Victoria Bennett’s beautiful The Apothecary By the Sea is just out now, and I am absolutely loving it. One part field guide through the world of wild plants and herbs that are a vital foundation of the Orkney ecosystem and from which Bennett makes healing teas, tinctures, and balms, and one part memoir of Bennett and her family’s move five hundred miles north from Cumbria to this remote Scottish archipelago, this book is about place and time, change and healing, and what it means to look to the earth for sanctuary and solace. These are the stories of sea and earth, writes Bennett. Nothing is ever truly gone, all energy moving towards chaos. We transform. We slip through. We change. We begin again.
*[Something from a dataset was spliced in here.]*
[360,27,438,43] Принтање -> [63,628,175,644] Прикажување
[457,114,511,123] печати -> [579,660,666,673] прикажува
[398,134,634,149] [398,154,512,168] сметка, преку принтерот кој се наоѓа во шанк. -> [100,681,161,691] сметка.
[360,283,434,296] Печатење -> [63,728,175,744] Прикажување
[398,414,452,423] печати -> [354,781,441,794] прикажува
A bit of excellent news from my friend, Oldster Magazine publisher Sari Botton: an anthology, coming from HarperOne! Good things happen to good people! Bravo, Sari Botton, on this very well-deserved news!
What else is waiting in my TBR pile this week:
Alicia Kennedy’s On Eating (which I have been waiting for forever)
Elizabeth Strout’s Tell Me Everything (re-reading in preparation for the arrival of her new The Things We Never Say, coming on May 6th)
Judith Newcomb Stiles’ Hush Little Fire (Disclosure: Judith is a longtime masters student of mine and a regular attendee at my Truro Center for the Arts and Fine Arts Work Center workshops, so I spent years watching this incredible story unfold. I won’t give away the farm, but if you pasted Elizabeth Strout onto Lily King and threw in John Irving for good measure, you will love these characters and their voices. It’s been out for a year, and this is the second time I’m reading it. A must, especially in the climate in which we are all living.)